14 March 2026, 18:19

Legendäres Schwabinger 7 lebt als Kunstwerk in Bruckmühl weiter

Ein prächtiger Museumsraum mit einer Statue links, einem Teppichboden, Fotorahmen an den Wänden, einer Glasdecke mit Lichtern und Türen im Hintergrund.

Legendäres Schwabinger 7 lebt als Kunstwerk in Bruckmühl weiter

Ein Stück Münchner Nachtlebensgeschichte hat als Kunstwerk eine neue Heimat gefunden.

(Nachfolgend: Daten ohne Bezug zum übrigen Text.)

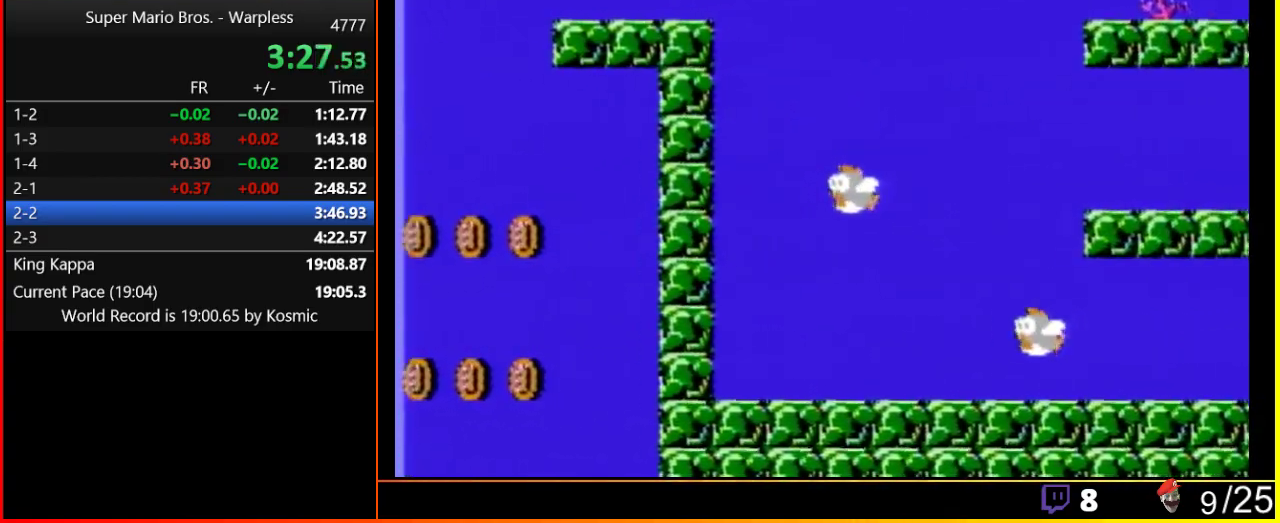
{"buttons": ["DPAD_RIGHT"], "events": [[200, "A", "down"], [300, "A", "up"]]}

Bevor das Schwabinger 7 – einst die berühmteste Bar der Stadt – abgerissen wurde, verewigte der Künstler Rupert Dorrer es in einem Gemälde. Das Werk hängt nun in einer Galerie in Bruckmühl, wo es in dieser Woche offiziell enthüllt wird.

Jahrzehntelang war das Schwabinger 7 in der Schwabinger Marktstraße ein Kulttreffpunkt. Sein lebhafter Stammtisch im Grünen Eck wurde zum Symbol für den Geist des Viertels. Als der Abriss der Bar bevorstand, fing Dorrer ihre Essenz in einem mehrschichtigen Mixed-Media-Gemälde auf Holz ein, betitelt mit Schwabinger 7. Das 140 Zentimeter breite und 72 Zentimeter hohe Werk wurde zunächst versteigert und später von Denn's Biomarkt erworben, der heute an der ursprünglichen Stelle steht.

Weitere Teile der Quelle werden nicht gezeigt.